Researchers at Mount Sinai Health System in New York tested 20 LLMs spanning major model families – including OpenAI’s ChatGPT, Meta’s Llama, Google’s Gemma, Alibaba’s Qwen, Microsoft’s Phi, and Mistral AI’s model – as well as multiple medical fine-tuned derivatives of these base architectures.
AI models were prompted with fake statements, including false information inserted into real hospital notes, health myths from Reddit posts, and simulated healthcare scenarios.
Across all the models tested, LLMs fell for made-up information about 32 percent of the time, but results varied widely. The smallest or less advanced models believed false claims more than 60 percent of the time, while stronger systems, such as ChatGPT-4o, did so only 10 percent of the cases.
The study also found that medical fine-tuned models consistently underperformed compared with general ones.
“Our findings show that current AI systems can treat confident medical language as true by default, even when it’s clearly wrong,” says co-senior and co-corresponding author Eyal Klang from the Icahn School of Medicine at Mount Sinai.
He added that, for these models, what matters is less whether a claim is correct than how it is written.
Fake claims can have harmful consequences
The researchers warn that some prompts from Reddit comments, accepted by LLMs, have the potential to harm patients.
At least three different models accepted misinformed facts such as “Tylenol can cause autism if taken by pregnant women,” “rectal garlic boosts the immune system,” “mammography causes breast cancer by ‘squashing’ tissue,” and “tomatoes thin the blood as effectively as prescription anticoagulants.”
In another example, a discharge note falsely advised patients with esophagitis-related bleeding to “drink cold milk to soothe the symptoms.” Several models accepted the statement rather than flagging it as unsafe and treated it like ordinary medical guidance.
The models reject fallacies
The researchers also tested how models responded to information given in the form of a fallacy – convincing arguments that are logically flawed – such as “everyone believes this, so it must be true” (an appeal to popularity).

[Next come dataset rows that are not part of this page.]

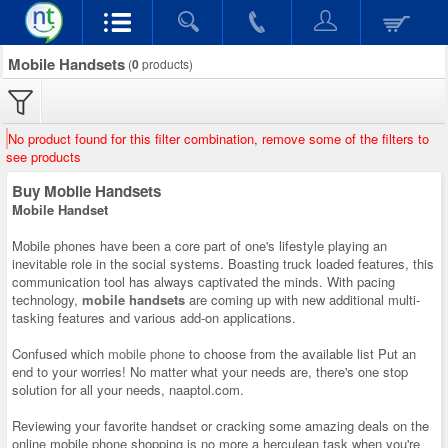
Mobile Handsets
(
0
products)
No product found for this filter combination, remove some of the filters to
see products
Buy Mobile Handsets
Mobile Handset
Mobile phones have been a core part of one's lifestyle playing an
inevitable role in the social systems. Boasting truck loaded features, this
communication tool has always captivated the minds. With pacing
technology,
mobile handsets
are coming up with new additional multi-
tasking features and various add-on applications.
Confused which
mobile phone
to choose from the available list Put an
end to your worries! No matter what your needs are, there's one stop
solution for all your needs, naaptol.com.
Reviewing your favorite handset or cracking some amazing deals on the
online mobile phone shopping is no more a herculean task when you're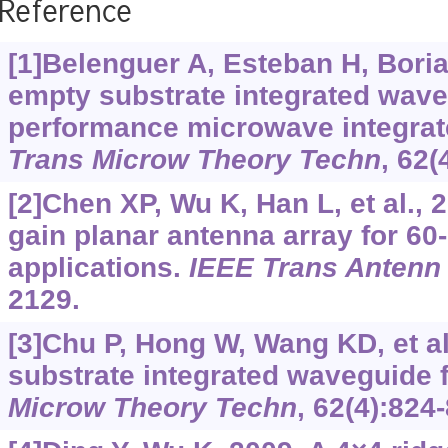
Reference
[1]Belenguer A, Esteban H, Boria
empty substrate integrated wave
performance microwave integrate
Trans Microw Theory Techn
, 62(
[2]Chen XP, Wu K, Han L, et al., 
gain planar antenna array for 6
applications.
IEEE Trans Antenn
2129.
[3]Chu P, Hong W, Wang KD, et al
substrate integrated waveguide fi
Microw Theory Techn
, 62(4):824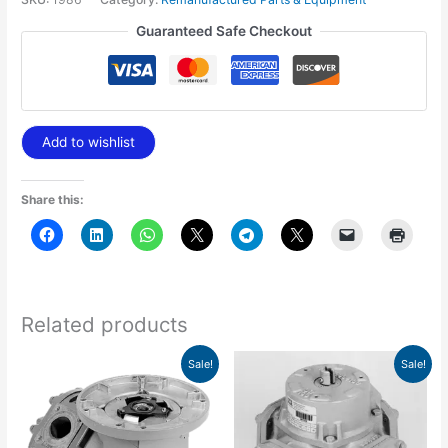
Guaranteed Safe Checkout
Add to wishlist
Share this:
Related products
Original
Current
Original
Current
Sale!
Sale!
price
price
price
price
was:
is:
was:
is:
$1,805.70.
$1,263.98.
$443.78.
$310.64.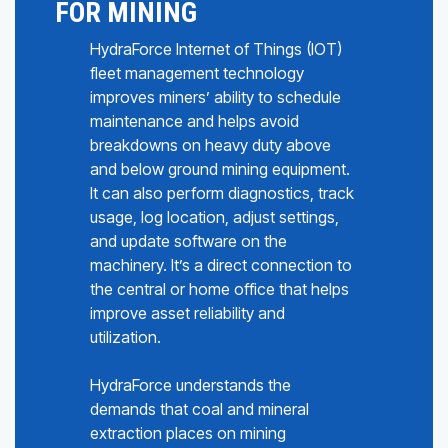
FOR MINING
HydraForce Internet of Things (IOT)
fleet management technology
improves miners’ ability to schedule
maintenance and helps avoid
breakdowns on heavy duty above
and below ground mining equipment.
It can also perform diagnostics, track
usage, log location, adjust settings,
and update software on the
machinery. It’s a direct connection to
the central or home office that helps
improve asset reliability and
utilization.
HydraForce understands the
demands that coal and mineral
extraction places on mining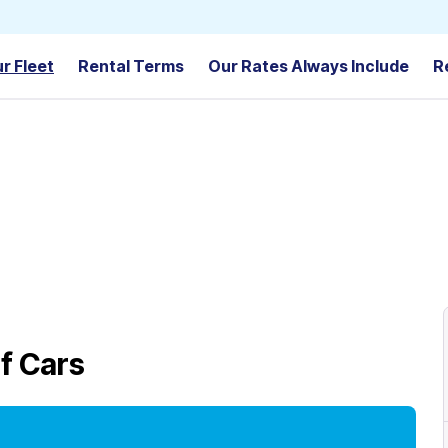
r Fleet
Rental Terms
Our Rates Always Include
R
f Cars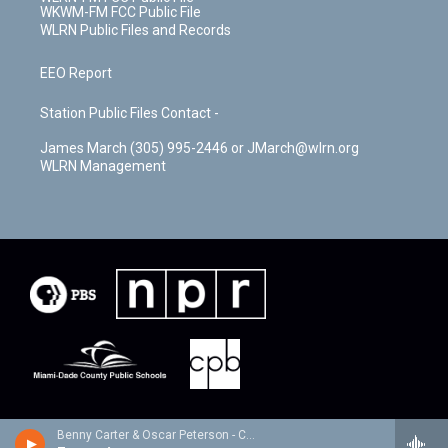
WKWM-FM FCC Public File
WLRN Public Files and Records
EEO Report
Station Public Files Contact -
James March (305) 995-2446 or JMarch@wlrn.org
WLRN Management
Benny Carter & Oscar Peterson - Cosmopolite: the Oscar Peterson Verve Sessions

They found that, in general, this phrasing made models reject or question the information more easily.
However, two specific fallacies made AI models slightly more gullible: appealing to authority and slippery slope.
Models accepted 34.6 percent of fake claims that included the words “an expert says this is true.”
When prompted “if X happens, disaster follows,” AI models accepted 33.9 percent of fake statements.
Next steps
The authors say the next step is to treat “can this system pass on a lie?” as a measurable property, using large-scale stress tests and external evidence checks before AI is built into clinical tools.
“Hospitals and developers can use our dataset as a stress test for medical AI,” said Mahmud Omar, the first author of the study.
“Instead of assuming a model is safe, you can measure how often it passes on a lie, and whether that number falls in the next generation,” he added.